Connecticut Commission on Culture & Tourism
Any community that is interested in establishing an LHD or LHP can gain assistance from the Historic Preservation & Museums Division of the Connecticut Commission on Culture & Tourism (CCT).
CCT, operating as the State Historic Preservation Office (SHPO), reviews and approves all Study Committee reports and local historic preservation ordinances. The experienced and knowledgeable staff at CCT can provide technical consultation and on-site assistance in determining potential district boundaries, organizing reports, and presenting information to property owners and residents.
Questions and Answers About Local Historic Districts
Prepared by the Connecticut Commission on Culture & Tourism
1. What Is the Basic Purpose of a Local Historic District?
The local historic designation is intended to preserve and protect the distinctive characteristics of buildings and places of historical and architectural significance to the community.
2. What Are the Benefits to Property Owners of a Local Historic District?
Statewide and nationally, experience demonstrates that the existence of a Local Historic District (LHD) creates community pride, fosters neighborhood stabilization, and enhances the appearance and authentic historic character of a designated area.
3. How Is a Local Historic District Established?
Under state law, an interested group of citizens may request that an LHD Study Committee be appointed by the municipality to investigate the potential for a district and to prepare a report.
4. What Happens When the Study Committee Finishes Its Report?
The report is submitted to the local government, the local planning and zoning authority, and CCT for review and comment. A public hearing is held to allow all interested citizens an opportunity to comment on the report.
5. Can a Local Historic District Be Established Without the Consent of the Property Owners?
No. State law requires a referendum among property owners in the proposed district. Two-thirds of those voting must approve of district status. The results of the referendum go to the municipal legislative body for final approval.
6. What Happens When the Municipality Approves the Establishment of a Local Historic District?
The Historic District Commission (HDC) of five regular and three alternate members is appointed by the municipal government.

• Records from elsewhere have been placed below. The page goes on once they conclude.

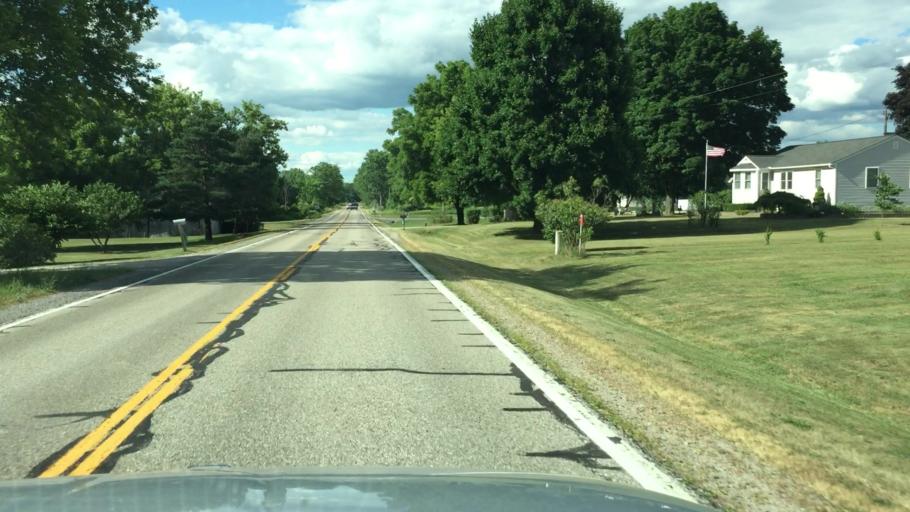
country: US
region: Michigan
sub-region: Saint Clair County
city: Capac
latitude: 43.0961
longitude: -82.9090
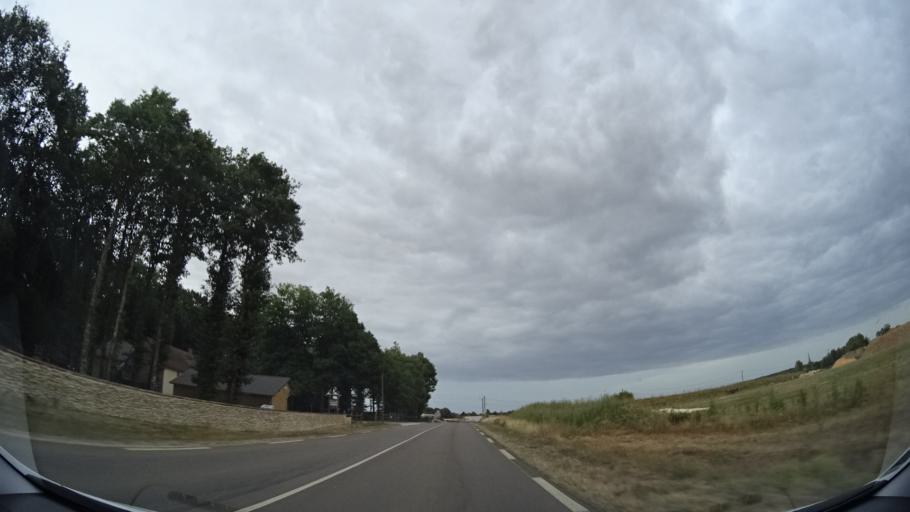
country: FR
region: Bourgogne
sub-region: Departement de l'Yonne
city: Charny
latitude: 47.9414
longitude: 3.1421
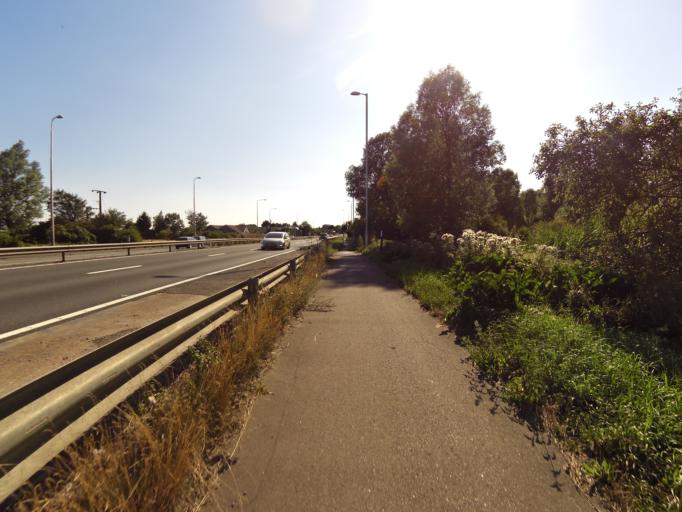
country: GB
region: England
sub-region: Essex
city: Witham
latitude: 51.8195
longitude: 0.6717
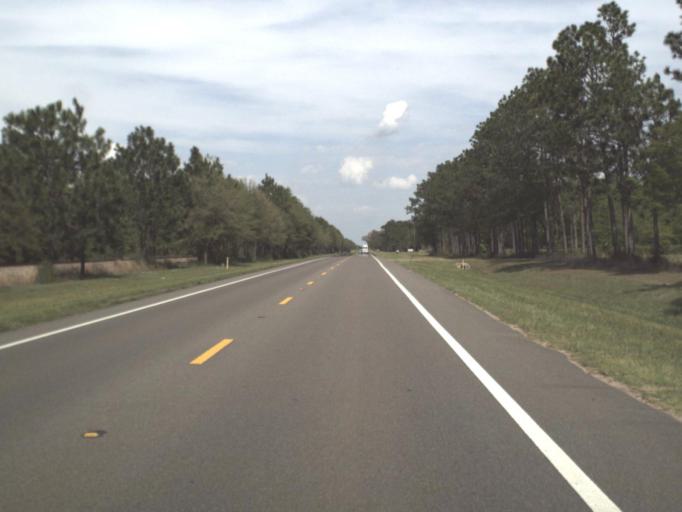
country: US
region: Florida
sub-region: Santa Rosa County
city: East Milton
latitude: 30.6450
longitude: -86.9281
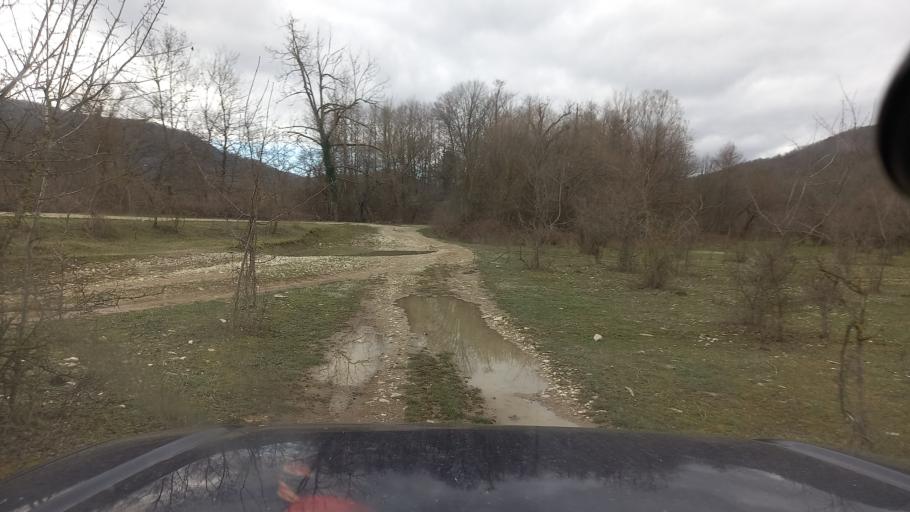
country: RU
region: Krasnodarskiy
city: Pshada
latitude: 44.4854
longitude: 38.4064
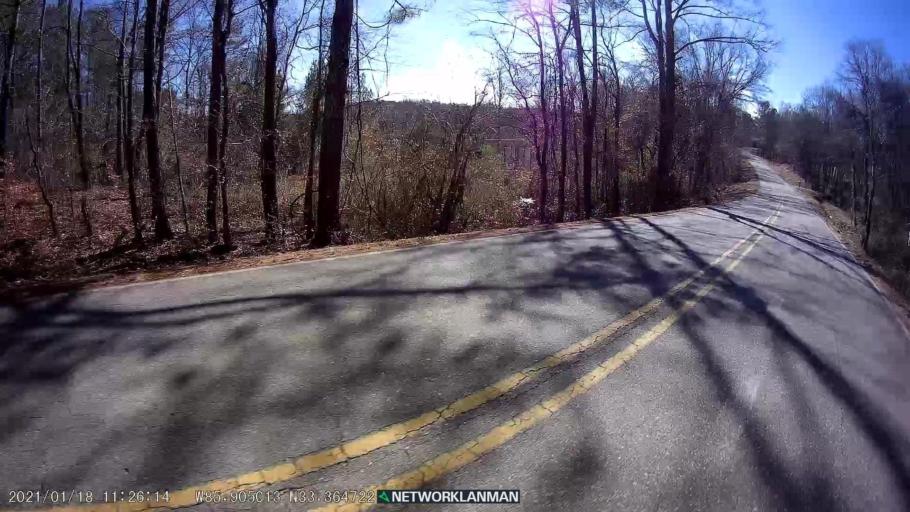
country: US
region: Alabama
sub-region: Clay County
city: Ashland
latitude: 33.3646
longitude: -85.9052
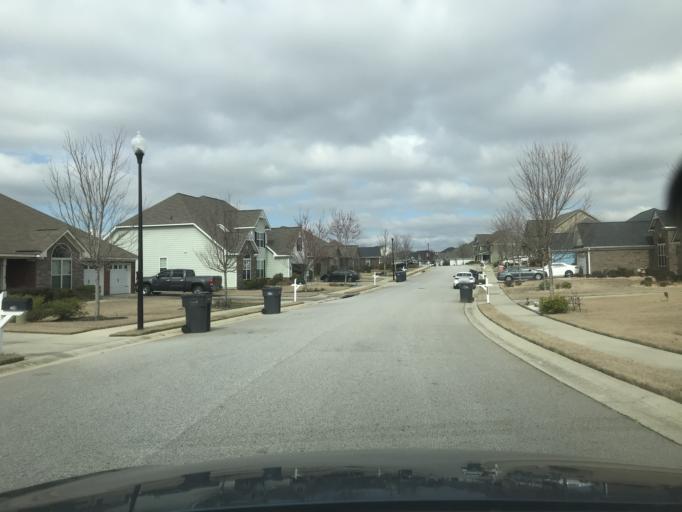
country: US
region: Georgia
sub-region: Columbia County
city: Grovetown
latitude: 33.4391
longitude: -82.1507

7. How Does the Local Historic District Affect Property Owners?
Any proposed exterior changes to a property which are visible from the public right-of-way are legally subject to review and approval by the Historic District Commission. Changes include new construction as well as demolition activity. After an owner submits an application for the HDC’s agenda, a formal public hearing is held. In its review, the HDC considers (1) the impact of the proposed changes and (2) the appropriateness of the change to the character of the district. After the formal hearing, at its regular meeting, the HDC reaches a decision. If it finds the proposed change appropriate, it issues a certificate of appropriateness. Work may then proceed contingent upon other town requirements such as building permits, building codes, or zoning approvals.
8. Does the Historic District Commission Control the Use of Buildings?
No. Use is controlled by municipal zoning regulations where such regulations are in effect.
9. What If a Property Owner Wants to Alter the Interior of a Building?
Any change can be made to the interior of a building without approval of the HDC.
10. What About Building Maintenance and Paint Colors?
The HDC has no authority over paint color or any work that is commonly considered routine maintenance and repair.
11. Would Property Owners Have Anything to Say About How an Historic District Commission Discharges its Duties?
Each application to the HDC requires a public hearing and notice of such a hearing. Property owners may attend the hearings and express their opinions.
12. What Is the Historic District Commission’s Role Regarding New Construction in the Local Historic District?
The HDC rules only on the appropriateness of proposed new construction. This requirement does not mean that all new construction must be historic in design or appearance.
13. Can a Property Owner Appeal a Decision of the Historic District Commission?
Yes. Appeals can be made to the superior court for the judicial district in which the municipality is located.
14. Can the Local Historic District Status Be Repealed?
Yes. The ordinance creating the LHD can be repealed by the city or town in the same manner as any other municipal ordinance.